The return to the office – post-pandemic – has not been a one-size-fits all scenario. Across the nation, organizations large and small are offering employees flex schedules and hybrid working models, allowing them to work two or three days in the office and the remaining days remotely. Other companies have provided for a substantial number of employees to work remotely full time. These new models are likely to remain the norm for the foreseeable future.
When faced with an investigation involving some employee witnesses who work on-site and others remotely, or a combination of both, needless to say, challenges are likely to arise. How do you ensure your workplace is prompt, thorough, and impartial in the new hybrid world? This blog identifies issues that may arise for external workplace investigators within the hybrid model and offers key strategies to navigate the investigation process.
- Evaluate the Company’s Work Model at the Start. It’s important to pause at the start of your investigation and assess the organization’s work model.
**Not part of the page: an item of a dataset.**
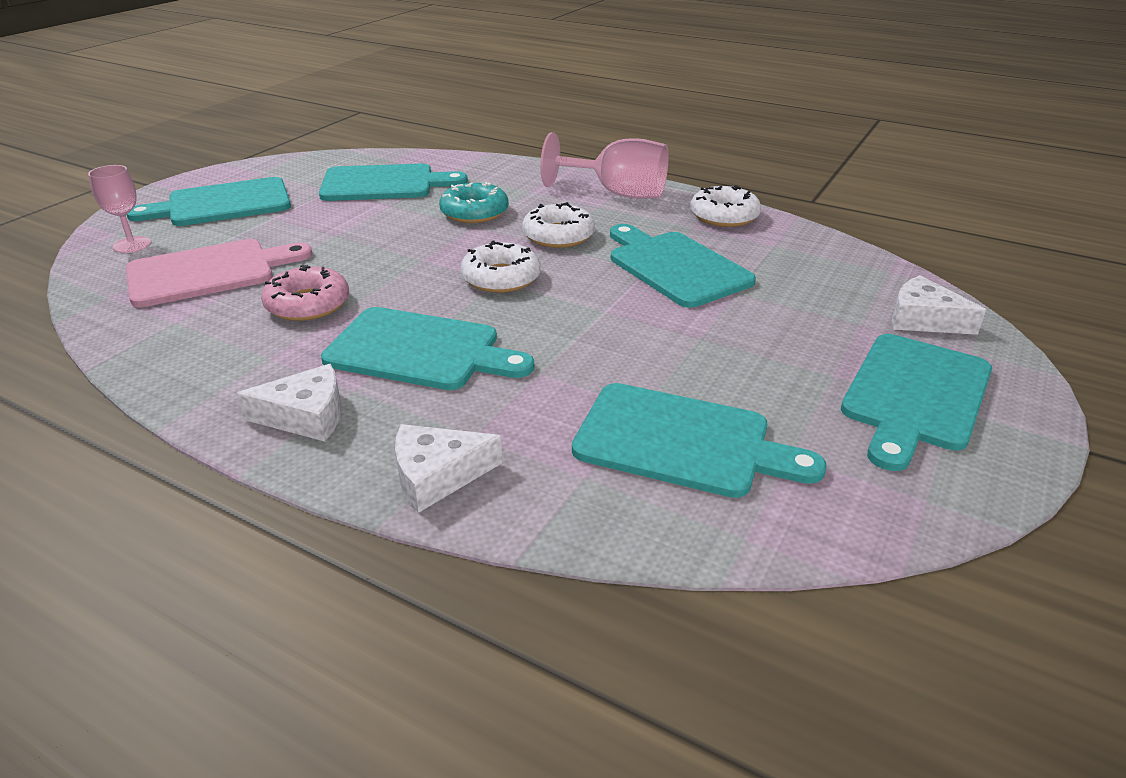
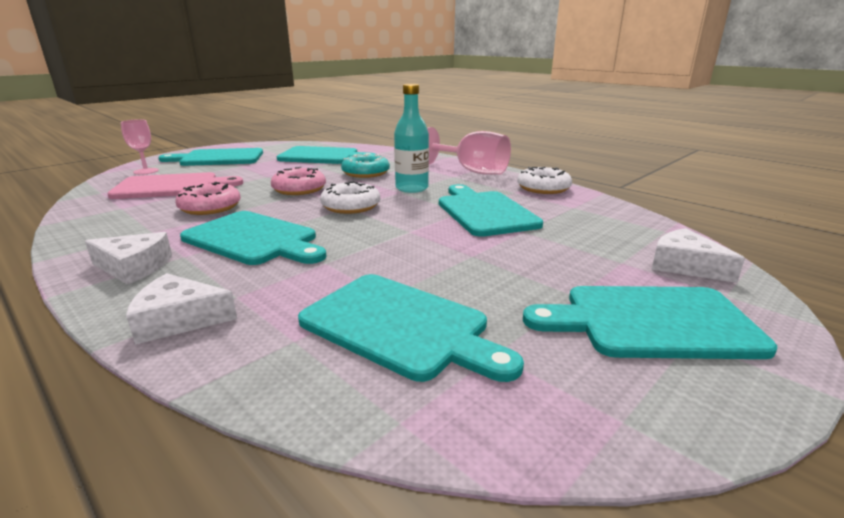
camera: 15 degrees right, 10 degrees down
white donut [522,202,595,248] -> turquoise bottle [394,84,429,193]
turquoise cutting board [841,334,992,471] -> turquoise cutting board turned 45 degrees clockwise [523,286,777,359]
none -> pink donut [271,167,326,195]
The company may have written policies pertaining to a hybrid, flex, or remote work model and if so, it is helpful to review the policies to get a sense of not only schedules, but also expectations and culture. A few types of hybrid work models you may come across include, but are not limited to:
- Office-Occasional: Employees work in the office one or two days a week, allowing them to attend important team meetings face-to-face;
- Office-First: The organization prefers that most people work from the office, although they still offer a remote policy;
- Flexible Schedules (Manager-led): Managers determine who works from home and who works in the office; and
- Flexible Schedules (Employee-led): Employees determine their days to come into work, or choose from preset options.
Understanding the specific hybrid or remote model implemented by the organization is a good start to preparing your investigation plan and establishing next steps.
- Consider the Appropriate Interview Format. In consultation with the organization, consider the best format for the investigation. Although in-person interviews are widely recognized as the optimal approach, many employers now rely on or prefer remote investigations, which serve as a practical option for an organization with a hybrid model. Remote investigations are convenient, efficient, and allow for investigators to conduct prompt interviews of witnesses regardless of their location. At the same time, remote investigations can present privacy, confidentiality and data security challenges that should be weighed against the practicality of the remote process. If in-person interviews are preferred, analyze the specific facts and circumstances of the complaint when addressing format – for example, if conducting in-person interviews, it may be prudent to schedule interviews such that you avoid relevant parties or witnesses running into one another unnecessarily. If using a virtual format, consider how addressing sensitive topics via videoconference could be compromised and reflect on how best to build rapport. If warranted, take time to discuss a hybrid investigation option with the organization – in which you conduct critical interviews in-person and witness interviews remotely. If conducting both virtual and in-person interviews, account for as many differences between the two formats to avoid the perception of bias – for example, if water is provided to in-person interviewees, ensure virtual interviewees equally have the opportunity to get a glass of water; inform interviewees in both formats they may leave the interview to take a break at any time. Taking time up front to consider logistical, scheduling, and other process issues in order to determine an appropriate format will help down the road.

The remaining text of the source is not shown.